A compreensão de que programas e projetos de desenvolvimento tinham como pressupostos as preocupações e direcionamentos políticos, econômicos e culturais dos países ocidentais, sendo uma forma de neocolonização dos povos, integrantes de países ditos subdesenvolvidos (FERREIRA; RAPOSO, 2017) fez surgir novas críticas ao conceito dominante de desenvolvimento por negar a diversidade cultural existente, estabelecendo o modelo moderno-ocidental como o destino final que deveria guiar o caminho dos diferentes países.

No contexto dessas críticas, foram surgindo novos conceitos de desenvolvimento, acoplando-se ao termo principal, um adjetivo que determinaria a vertente do desenvolvimento destacada. Dentre esses conceitos novos, podemos citar o desenvolvimento comunitário e local, desenvolvimento participativo, desenvolvimento humano, desenvolvimento social,12 sendo a plasticidade do discurso sobre desenvolvimento central para assegurar sua viabilidade continuada (RIBEIRO, 2012, p. 213).
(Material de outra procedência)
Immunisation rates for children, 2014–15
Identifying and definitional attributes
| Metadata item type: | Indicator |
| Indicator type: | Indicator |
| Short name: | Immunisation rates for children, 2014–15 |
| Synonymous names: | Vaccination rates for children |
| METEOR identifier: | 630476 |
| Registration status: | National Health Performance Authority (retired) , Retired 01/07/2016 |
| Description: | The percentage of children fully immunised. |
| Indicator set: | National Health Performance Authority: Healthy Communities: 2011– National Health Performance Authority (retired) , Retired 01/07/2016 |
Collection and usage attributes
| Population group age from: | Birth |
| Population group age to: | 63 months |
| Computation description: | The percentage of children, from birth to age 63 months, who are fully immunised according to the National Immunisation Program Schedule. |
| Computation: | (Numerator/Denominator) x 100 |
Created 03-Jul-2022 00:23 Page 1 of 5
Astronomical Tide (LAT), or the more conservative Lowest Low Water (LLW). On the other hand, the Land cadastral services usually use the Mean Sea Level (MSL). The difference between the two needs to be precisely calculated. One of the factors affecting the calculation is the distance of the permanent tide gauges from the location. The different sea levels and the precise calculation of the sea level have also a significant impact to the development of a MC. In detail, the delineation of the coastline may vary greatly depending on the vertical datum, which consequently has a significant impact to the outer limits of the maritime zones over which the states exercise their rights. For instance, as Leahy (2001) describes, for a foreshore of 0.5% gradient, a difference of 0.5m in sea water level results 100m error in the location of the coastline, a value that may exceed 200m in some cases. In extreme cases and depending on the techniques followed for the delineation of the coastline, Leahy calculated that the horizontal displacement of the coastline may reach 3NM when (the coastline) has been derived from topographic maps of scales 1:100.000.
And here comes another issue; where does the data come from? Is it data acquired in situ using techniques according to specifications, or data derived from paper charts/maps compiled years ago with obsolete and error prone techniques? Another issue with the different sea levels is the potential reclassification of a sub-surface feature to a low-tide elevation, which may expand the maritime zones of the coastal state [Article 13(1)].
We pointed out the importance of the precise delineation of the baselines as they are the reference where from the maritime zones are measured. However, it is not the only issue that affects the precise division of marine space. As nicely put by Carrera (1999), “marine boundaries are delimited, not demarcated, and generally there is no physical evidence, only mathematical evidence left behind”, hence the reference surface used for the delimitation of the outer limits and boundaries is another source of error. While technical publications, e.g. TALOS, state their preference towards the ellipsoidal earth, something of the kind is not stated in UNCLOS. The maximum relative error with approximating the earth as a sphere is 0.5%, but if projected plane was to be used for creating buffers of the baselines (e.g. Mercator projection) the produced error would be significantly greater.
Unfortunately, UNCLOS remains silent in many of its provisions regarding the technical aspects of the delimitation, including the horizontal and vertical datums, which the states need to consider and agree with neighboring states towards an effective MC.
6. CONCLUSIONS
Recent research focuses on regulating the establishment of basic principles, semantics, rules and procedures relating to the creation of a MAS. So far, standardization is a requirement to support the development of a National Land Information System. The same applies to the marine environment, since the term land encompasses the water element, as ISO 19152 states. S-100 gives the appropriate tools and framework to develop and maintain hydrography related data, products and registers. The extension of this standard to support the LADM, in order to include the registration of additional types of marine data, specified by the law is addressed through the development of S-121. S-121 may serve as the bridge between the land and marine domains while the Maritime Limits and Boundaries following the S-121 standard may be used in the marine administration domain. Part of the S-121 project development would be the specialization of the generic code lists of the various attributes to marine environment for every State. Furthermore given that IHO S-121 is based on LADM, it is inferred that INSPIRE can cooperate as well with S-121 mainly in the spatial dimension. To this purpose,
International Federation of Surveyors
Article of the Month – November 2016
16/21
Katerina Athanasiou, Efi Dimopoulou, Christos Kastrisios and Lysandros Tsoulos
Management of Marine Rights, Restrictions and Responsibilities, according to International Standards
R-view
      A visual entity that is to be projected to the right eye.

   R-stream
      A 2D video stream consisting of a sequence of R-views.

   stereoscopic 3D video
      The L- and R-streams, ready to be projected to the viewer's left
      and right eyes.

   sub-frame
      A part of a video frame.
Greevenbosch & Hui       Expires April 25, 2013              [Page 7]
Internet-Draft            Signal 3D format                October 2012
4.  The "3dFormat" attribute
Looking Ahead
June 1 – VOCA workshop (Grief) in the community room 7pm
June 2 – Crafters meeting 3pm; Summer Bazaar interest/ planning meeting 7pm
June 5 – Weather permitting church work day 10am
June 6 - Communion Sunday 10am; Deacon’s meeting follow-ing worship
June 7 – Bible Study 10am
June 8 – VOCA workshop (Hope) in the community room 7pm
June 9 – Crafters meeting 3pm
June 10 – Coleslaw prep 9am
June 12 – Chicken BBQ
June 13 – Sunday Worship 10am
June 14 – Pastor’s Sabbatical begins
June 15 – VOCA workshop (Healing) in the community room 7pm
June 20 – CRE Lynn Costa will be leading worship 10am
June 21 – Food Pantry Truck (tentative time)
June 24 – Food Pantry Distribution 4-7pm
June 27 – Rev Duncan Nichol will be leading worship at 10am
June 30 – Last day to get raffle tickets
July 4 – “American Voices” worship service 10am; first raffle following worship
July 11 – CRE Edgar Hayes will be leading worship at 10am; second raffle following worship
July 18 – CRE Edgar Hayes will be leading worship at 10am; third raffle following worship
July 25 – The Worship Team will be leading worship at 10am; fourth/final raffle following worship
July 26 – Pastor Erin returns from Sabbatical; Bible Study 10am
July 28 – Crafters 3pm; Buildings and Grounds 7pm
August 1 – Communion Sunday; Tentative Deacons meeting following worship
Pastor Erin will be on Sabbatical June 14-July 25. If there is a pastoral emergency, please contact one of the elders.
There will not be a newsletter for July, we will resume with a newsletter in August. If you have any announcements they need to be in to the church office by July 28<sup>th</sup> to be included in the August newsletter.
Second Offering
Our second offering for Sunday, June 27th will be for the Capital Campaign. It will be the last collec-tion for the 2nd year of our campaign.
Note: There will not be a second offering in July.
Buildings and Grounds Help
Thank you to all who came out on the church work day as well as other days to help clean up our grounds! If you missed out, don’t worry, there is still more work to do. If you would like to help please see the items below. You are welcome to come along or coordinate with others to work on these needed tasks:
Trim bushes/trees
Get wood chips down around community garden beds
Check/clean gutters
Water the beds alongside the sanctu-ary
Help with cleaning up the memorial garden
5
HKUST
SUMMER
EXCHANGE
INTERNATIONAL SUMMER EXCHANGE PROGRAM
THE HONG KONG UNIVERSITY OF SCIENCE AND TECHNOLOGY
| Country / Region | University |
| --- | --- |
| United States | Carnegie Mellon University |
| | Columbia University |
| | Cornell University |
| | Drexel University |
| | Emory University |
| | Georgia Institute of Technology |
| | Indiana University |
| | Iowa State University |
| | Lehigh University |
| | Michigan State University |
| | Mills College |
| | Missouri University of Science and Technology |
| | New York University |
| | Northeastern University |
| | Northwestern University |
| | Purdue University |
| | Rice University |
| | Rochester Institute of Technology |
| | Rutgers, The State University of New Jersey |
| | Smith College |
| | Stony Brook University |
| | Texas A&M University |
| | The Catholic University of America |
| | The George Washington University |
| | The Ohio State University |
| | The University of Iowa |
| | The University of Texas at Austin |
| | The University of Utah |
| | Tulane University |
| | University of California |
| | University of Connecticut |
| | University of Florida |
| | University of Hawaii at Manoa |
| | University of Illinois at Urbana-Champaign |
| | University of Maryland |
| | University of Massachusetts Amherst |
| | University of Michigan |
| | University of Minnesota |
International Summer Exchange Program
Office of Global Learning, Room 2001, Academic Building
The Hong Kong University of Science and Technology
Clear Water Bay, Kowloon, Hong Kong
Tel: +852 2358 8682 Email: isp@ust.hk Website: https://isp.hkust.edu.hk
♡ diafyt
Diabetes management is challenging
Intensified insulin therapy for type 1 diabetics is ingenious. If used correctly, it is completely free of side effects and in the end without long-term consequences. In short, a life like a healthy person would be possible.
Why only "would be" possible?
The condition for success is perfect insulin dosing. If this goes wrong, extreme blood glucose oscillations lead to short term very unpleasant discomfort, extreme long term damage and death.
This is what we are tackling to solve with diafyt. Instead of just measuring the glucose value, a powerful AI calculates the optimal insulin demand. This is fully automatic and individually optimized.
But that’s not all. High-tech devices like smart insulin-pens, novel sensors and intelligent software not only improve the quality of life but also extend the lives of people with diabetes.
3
O que há de comum em todas essas críticas é a compreensão redutora do desenvolvimento como um processo primordialmente econômico, sem que fosse algo orientado pelas e para as pessoas, pensando-se nas atuais e nas futuras gerações. No processo apenas unidimensional, é o crescimento econômico o principal elemento de mensuração do desenvolvimento de um país, o que levou a certa confusão, não apenas terminológica, de desenvolvimento como sinônimo de crescimento econômico.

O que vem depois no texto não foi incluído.